Daniel llegó al hospital veinte minutos después.
Don Joaquín ya lo esperaba sentado en una banca del pasillo, con el rostro envejecido por una culpa que parecía cargar desde hacía décadas.
Cuando vio a su hijo, se puso de pie con dificultad.
—Perdóname por haber callado tanto tiempo.
Daniel permaneció inmóvil.
—Empieza a hablar.
El anciano miró a través del cristal donde Renata recibía la fototerapia.
—Cuando naciste, tu madre quiso abandonarte.
El silencio cayó entre los tres.
Yo sentí que Daniel apretaba mi mano con tanta fuerza que apenas podía mover los dedos.
—¿Qué estás diciendo?
Don Joaquín bajó la cabeza.
—Teresa estaba embarazada cuando yo regresé de trabajar en Estados Unidos. Hacía casi un año que no nos veíamos.
Daniel frunció el ceño.
—Eso es imposible.
—Exactamente.
El anciano cerró los ojos.
—Porque tú no eras mi hijo biológico.
Las palabras quedaron suspendidas en el aire.

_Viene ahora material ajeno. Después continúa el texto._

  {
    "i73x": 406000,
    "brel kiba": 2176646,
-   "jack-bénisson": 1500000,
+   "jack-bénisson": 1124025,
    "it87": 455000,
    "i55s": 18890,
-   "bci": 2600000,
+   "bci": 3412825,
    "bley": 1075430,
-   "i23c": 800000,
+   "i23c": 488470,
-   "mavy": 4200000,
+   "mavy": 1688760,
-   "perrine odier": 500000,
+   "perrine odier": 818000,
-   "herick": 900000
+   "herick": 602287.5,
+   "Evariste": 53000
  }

—Cuando descubrí el embarazo pensé en irme para siempre.
Pero después te vi en la cuna.
Eras un bebé indefenso.
Y decidí criarte como si llevaras mi sangre.
Daniel no podía hablar.
—Teresa me juró que jamás volvería a mencionar al verdadero padre.
Acepté con una condición.
Que nunca te hiciera sentir diferente.
El anciano comenzó a llorar.
—Cumplí mi promesa… pero ella nunca cumplió la suya.

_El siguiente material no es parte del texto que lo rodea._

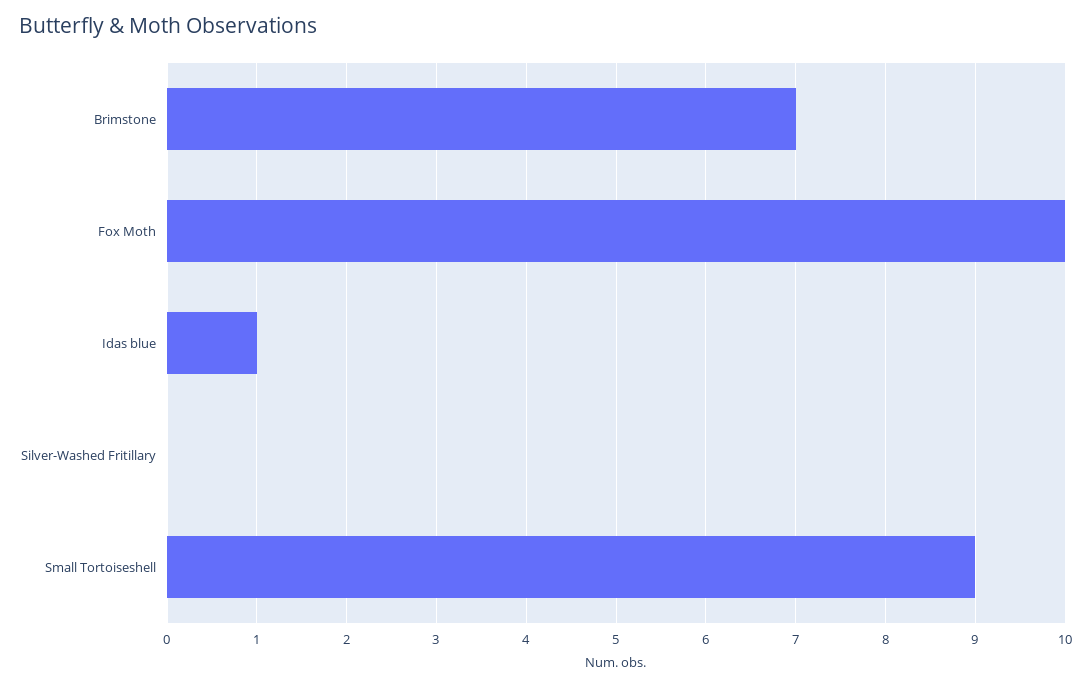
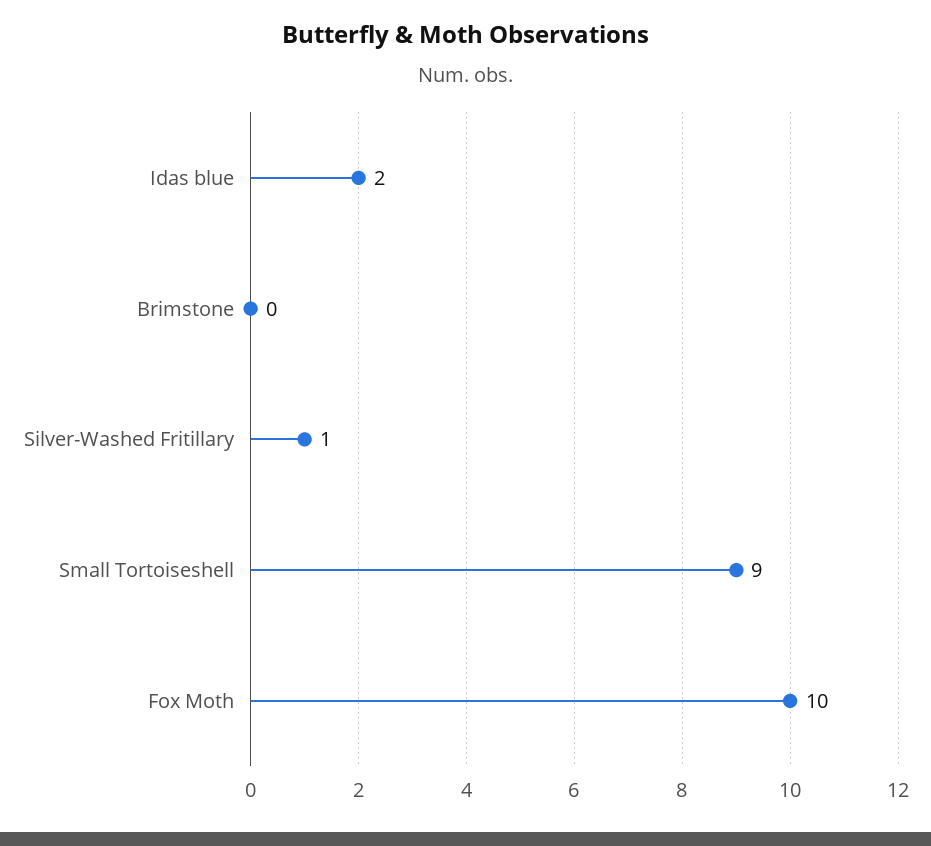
  {
-   "Brimstone": 7,
+   "Brimstone": 0,
    "Fox Moth": 10,
-   "Idas blue": 1,
+   "Idas blue": 2,
-   "Silver-Washed Fritillary": 0,
+   "Silver-Washed Fritillary": 1,
    "Small Tortoiseshell": 9
  }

Cada vez que te veía, recordaba la infidelidad.

Por eso jamás logró quererte.
Daniel dio varios pasos hacia atrás.
Toda su infancia comenzó a tener sentido.
Los castigos sin motivo.
Las comparaciones.
Los cumpleaños olvidados.
Las veces que Teresa decía que él había arruinado su vida.

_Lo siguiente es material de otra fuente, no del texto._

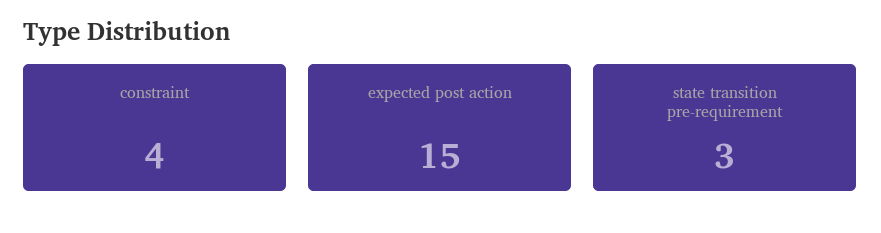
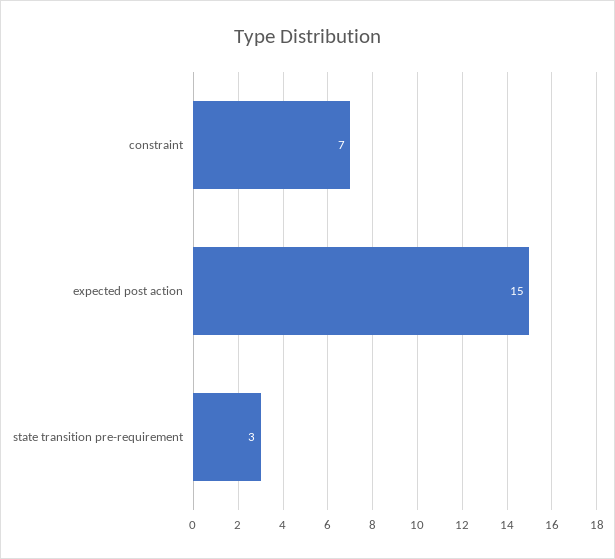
  {
-   "constraint": 4,
+   "constraint": 7,
    "expected post action": 15,
    "state transition pre-requirement": 3
  }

Yo lo abracé sin decir una palabra.
Entonces Don Joaquín sacó un viejo sobre amarillento.
—Esto también te pertenece.
Dentro había fotografías, cartas y una copia de un acta de nacimiento.
En una de las cartas aparecía un nombre escrito varias veces.
Arturo Rivas.
—¿Quién es? —preguntó Daniel.
—El hombre con quien Teresa tuvo una relación mientras yo trabajaba fuera del país.
El anciano respiró profundamente.
—Siempre creí que había muerto hace muchos años.
En ese momento sonó el teléfono de Don Joaquín.
Contestó.
Escuchó apenas unos segundos.
Su rostro perdió todo el color.
—No puede ser…
Daniel le arrebató el teléfono.
Del otro lado habló una voz grave y serena.
—¿Daniel?
Él sintió un escalofrío.
—Sí… ¿quién habla?
Hubo un breve silencio antes de escuchar la respuesta.
—Mi nombre es Arturo Rivas.
Y si Don Joaquín finalmente te dijo la verdad…
Ha llegado el momento de contarte por qué tu madre me hizo creer durante treinta años que habías muerto el mismo día en que naciste.